Hi Biostars,
I align RNAseq reads using STAR and my annotation are in gff format.
My STAR command is
STAR --runThreadN 6 --genomeDir dir --sjdbGTFfile gff --sjdbGTFtagExonParentTranscript Parent --readFilesIn reads_1 read2_2 --readFilesCommand zcat --outSAMtype BAM Unsorted --outReadsUnmapped Fastx --quantMode TranscriptomeSAM GeneCounts --outTmpDir ~/TMP/TMPs
Gff file looks like
NC_018292.1 RefSeq gene 610 1857 . - . ID=gene0;Dbxref=GeneID:14536854;Name=CORT_0A00100;end_range=1857,.;gbkey=Gene;gene_biotype=protein_coding;locus_tag=CORT_0A00100;partial=true;start_range=.,610
NC_018292.1 RefSeq mRNA 610 1857 . - . ID=rna0;Parent=gene0;Dbxref=Genbank:XM_003865799.1,GeneID:14536854;Name=XM_003865799.1;end_range=1857,.;gbkey=mRNA;partial=true;product=hypothetical protein;start_range=.,610;transcript_id=XM_003865799.1
NC_018292.1 RefSeq exon 610 1857 . - . ID=id47;Parent=rna0;Dbxref=Genbank:XM_003865799.1,GeneID:14536854;end_range=1857,.;gbkey=mRNA;partial=true;product=hypothetical protein;start_range=.,610;transcript_id=XM_003865799.1
NC_018292.1 RefSeq CDS 610 1857 . - 0 ID=cds0;Parent=rna0;Dbxref=GOA:H8WZ57,InterPro:IPR002938,InterPro:IPR003042,UniProtKB/TrEMBL:H8WZ57,Genbank:XP_003865847.1,GeneID:14536854;Name=XP_003865847.1;gbkey=CDS;product=hypothetical protein;protein_id=XP_003865847.1;transl_table=12
NC_018292.1 RefSeq gene 2012 4213 . - . ID=gene1;Dbxref=GeneID:14536804;Name=CORT_0A00110;end_range=4213,.;gbkey=Gene;gene_biotype=protein_coding;locus_tag=CORT_0A00110;partial=true;start_range=.,2012
NC_018292.1 RefSeq mRNA 2012 4213 . - . ID=rna1;Parent=gene1;Dbxref=Genbank:XM_003865800.1,GeneID:14536804;Name=XM_003865800.1;end_range=4213,.;gbkey=mRNA;partial=true;product=hypothetical protein;start_range=.,2012;transcript_id=XM_003865800.1
NC_018292.1 RefSeq exon 2012 4213 . - . ID=id48;Parent=rna1;Dbxref=Genbank:XM_003865800.1,GeneID:14536804;end_range=4213,.;gbkey=mRNA;partial=true;product=hypothetical protein;start_range=.,2012;transcript_id=XM_003865800.1
NC_018292.1 RefSeq CDS 2012 4213 . - 0 ID=cds1;Parent=rna1;Dbxref=InterPro:IPR001611,InterPro:IPR025875,UniProtKB/TrEMBL:H8WZ58,Genbank:XP_003865848.1,GeneID:14536804;Name=XP_003865848.1;gbkey=CDS;product=hypothetical protein;protein_id=XP_003865848.1;transl_table=12
Mapping rate is high, ca 92% of unique alignments.

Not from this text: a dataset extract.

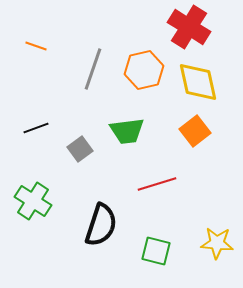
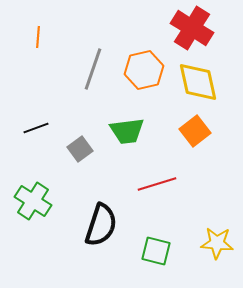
red cross: moved 3 px right, 1 px down
orange line: moved 2 px right, 9 px up; rotated 75 degrees clockwise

But ReadsPerGene.out.tab looks like
N_unmapped 1239857 1239857 1239857
N_multimapping 24667 24667 24667
N_noFeature 342031 16030329 520585
N_ambiguous 0 0 0
When I convert gff file to gtf using gffread, everything works fine.
So I am wondering what might be the problem, because this option --sjdbGTFtagExonParentTranscript Parent
is supposed to make STAR work with gff file normally.
Cheers,
How is your
ReadsPerGene.out.tab
using the gtf? I may be missing something, but I didn't see anything wrong with gff alignment.So this is with gff
This is with gtf
Ok, now I understand. I never used STAR with a gff annotation, I don't know if this is a bug or not, maybe it is worth opening a ticket on STAR github?
Anyway, you have a simple fix to the issue already.
Can you check by removing the option
--sjdbGTFfile gff
?This option defines the path of GTF file, and since there is no gtf-file in the current dir named "gff", STAR might be not be doing anything.
If I don't provide the gff file STAR will not count anything, obviously because it does not have info about features. Also this is just a sample command, in real life I specify the path to gff.